Modern-Orthodox Education Minister Naphtali Bennet, whose Jewish Home party is courting a mixture of religious and secular voters, avoided the religious argument, but said instead that gambling is immoral since it deludes people into a belief that their livelihood can be earned through chance rather than effort.

And Interior Minister Arye Deri, who heads the Shas party representing a mainly working class electorate of Middle Eastern origins, said legalised gambling would hurt the poor. "It will destroy the weak and benefit several tycoons," he said.

All three parties vowed to flatly oppose the passage of the bill that Netanyahu is reportedly preparing. So have some in the opposition. "Gambling brings crime and economically breaks up the gamblers and their families," said Labor faction chair Merav Michaeli.

Arab lawmakers are also expected to oppose legalised gambling - some relying on the social arguments that their Jewish peers cited, and some also because it is reviled by Islamic religious sources.

Netanyahu and his Tourism Minister obviously understand that, when added up, all this opposition looks too strong for them to defeat. Their strategy, therefore, is to propose legislation that will seek to severely restrict any gambling - not only geographically, but also socially.

One proposal says that entry to casinos would be allowed only to those displaying a foreign passport. Other thoughts being canvassed include to impose a high minimum age of entry, to charge Israelis an entrance fee, and to ban the entry of welfare recipients.

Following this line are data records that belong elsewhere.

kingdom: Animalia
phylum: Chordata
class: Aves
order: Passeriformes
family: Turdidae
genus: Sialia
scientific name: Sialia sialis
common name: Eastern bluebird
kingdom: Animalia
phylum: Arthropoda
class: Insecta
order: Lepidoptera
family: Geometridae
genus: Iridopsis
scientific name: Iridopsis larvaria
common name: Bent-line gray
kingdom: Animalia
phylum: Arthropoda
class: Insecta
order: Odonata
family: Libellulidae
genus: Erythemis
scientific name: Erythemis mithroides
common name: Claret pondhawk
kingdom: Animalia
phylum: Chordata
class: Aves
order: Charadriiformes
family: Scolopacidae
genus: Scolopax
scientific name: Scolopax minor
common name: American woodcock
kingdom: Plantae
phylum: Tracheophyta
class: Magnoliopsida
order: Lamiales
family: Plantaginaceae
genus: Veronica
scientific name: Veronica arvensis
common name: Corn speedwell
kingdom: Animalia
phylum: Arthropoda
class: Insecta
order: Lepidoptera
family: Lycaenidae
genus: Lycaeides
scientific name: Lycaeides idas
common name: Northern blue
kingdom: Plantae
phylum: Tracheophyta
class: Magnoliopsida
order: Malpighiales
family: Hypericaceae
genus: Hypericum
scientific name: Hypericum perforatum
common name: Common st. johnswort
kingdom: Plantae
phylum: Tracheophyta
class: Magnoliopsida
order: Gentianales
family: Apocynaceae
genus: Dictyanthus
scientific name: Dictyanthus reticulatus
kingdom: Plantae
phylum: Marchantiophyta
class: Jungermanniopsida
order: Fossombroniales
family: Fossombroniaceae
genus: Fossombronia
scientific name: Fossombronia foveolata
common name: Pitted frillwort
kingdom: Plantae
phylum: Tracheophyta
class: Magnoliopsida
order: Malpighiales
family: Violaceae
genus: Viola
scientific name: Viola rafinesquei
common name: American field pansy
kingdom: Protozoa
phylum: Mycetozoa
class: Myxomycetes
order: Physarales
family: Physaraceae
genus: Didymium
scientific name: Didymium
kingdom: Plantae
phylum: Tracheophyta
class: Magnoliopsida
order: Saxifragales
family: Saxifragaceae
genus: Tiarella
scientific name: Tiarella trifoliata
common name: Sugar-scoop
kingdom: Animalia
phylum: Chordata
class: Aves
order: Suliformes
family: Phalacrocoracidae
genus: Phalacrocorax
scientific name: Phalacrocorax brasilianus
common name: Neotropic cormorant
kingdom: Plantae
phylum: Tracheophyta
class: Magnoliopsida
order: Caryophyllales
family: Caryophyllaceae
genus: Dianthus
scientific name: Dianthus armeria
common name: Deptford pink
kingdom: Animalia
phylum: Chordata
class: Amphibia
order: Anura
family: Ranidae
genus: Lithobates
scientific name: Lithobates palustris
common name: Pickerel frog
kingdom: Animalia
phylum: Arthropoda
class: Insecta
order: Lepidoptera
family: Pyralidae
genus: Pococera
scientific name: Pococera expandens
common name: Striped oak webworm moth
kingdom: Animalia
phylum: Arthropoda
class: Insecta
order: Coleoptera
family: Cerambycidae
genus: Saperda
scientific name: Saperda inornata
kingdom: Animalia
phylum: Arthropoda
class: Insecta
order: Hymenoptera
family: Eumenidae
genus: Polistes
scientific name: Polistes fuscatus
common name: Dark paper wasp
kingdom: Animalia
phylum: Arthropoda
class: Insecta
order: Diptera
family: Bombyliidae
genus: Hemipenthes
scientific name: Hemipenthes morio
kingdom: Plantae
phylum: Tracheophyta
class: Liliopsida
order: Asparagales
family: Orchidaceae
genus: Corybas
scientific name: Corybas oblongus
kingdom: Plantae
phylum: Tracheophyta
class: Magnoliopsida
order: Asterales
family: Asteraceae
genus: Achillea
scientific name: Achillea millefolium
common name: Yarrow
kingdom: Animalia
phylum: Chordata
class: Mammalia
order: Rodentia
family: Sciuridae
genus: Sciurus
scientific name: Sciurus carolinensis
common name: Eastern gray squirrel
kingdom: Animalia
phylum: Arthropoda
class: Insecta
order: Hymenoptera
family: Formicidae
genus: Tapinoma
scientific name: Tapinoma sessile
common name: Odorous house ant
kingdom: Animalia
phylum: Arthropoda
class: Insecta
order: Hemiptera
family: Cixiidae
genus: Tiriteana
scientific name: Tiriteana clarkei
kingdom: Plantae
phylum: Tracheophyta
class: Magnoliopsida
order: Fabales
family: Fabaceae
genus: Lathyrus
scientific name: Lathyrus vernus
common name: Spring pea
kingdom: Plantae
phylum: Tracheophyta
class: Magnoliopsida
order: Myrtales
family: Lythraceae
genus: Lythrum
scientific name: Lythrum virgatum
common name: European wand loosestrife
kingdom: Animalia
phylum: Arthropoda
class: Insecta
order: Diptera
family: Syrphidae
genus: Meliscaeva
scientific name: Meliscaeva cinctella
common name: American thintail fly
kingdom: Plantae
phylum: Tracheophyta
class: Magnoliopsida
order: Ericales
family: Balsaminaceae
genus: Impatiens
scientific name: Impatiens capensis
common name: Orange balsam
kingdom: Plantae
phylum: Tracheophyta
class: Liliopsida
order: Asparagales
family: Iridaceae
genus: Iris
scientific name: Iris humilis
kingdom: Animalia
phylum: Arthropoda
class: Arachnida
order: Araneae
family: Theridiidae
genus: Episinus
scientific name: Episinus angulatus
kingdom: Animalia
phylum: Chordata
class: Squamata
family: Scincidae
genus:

Opponents say such ideas will be ineffective. Hundreds of thousands of Israelis own foreign passports, they argue, a minimum age will still expose millions to gambling's temptations, as will an entrance fee, and keeping out welfare recipients, even if proven practical, would still address the social threat only at the margins.

Moreover, the one casino that emerged within Israeli-controlled territory in the past, in Jericho, is not recalled fondly. It arrived in the wake of the Oslo Accords and vanished with their collapse. Built by shady Austrian businessman Martin Schlaff as a joint venture with a company partly owned by Yasser Arafat, the vision behind it was that it would attract Israelis, and as such would be both an engine and symbol of peaceful coexistence.

Israeli gamblers indeed flocked to Jericho until the outbreak of the second Intifada in 2000, but today it is recalled as a symbol of corruption. Schlaff has been alleged to have collaborated since the 1980s with the East German secret police, and then to have bribed Israeli politicians.

Some opponents have suggested that Netanyahu's motivation is related to his close relationship with American casino kingpin Sheldon Adelson, but Netanyahu's aides flatly rejected this theory. They say that Adelson has no interest in investing in gambling in Israel. This explanation appears to have been accepted even by the Opposition, which is attacking Netanyahu's initiative as immoral and socially destructive, but not as corruptly designed to serve his personal interests.

Netanyahu's challenge, then, is to convince his plan's opponents that the gambling he will introduce will involve foreigners only, and will not affect the Israeli public other than by creating jobs that Eilat clearly needs. Yet judging by the reaction of his coalition partners - not to mention the Opposition - to Netanyahu's spin of this political wheel, the Israeli PM's bet is now facing long odds at best.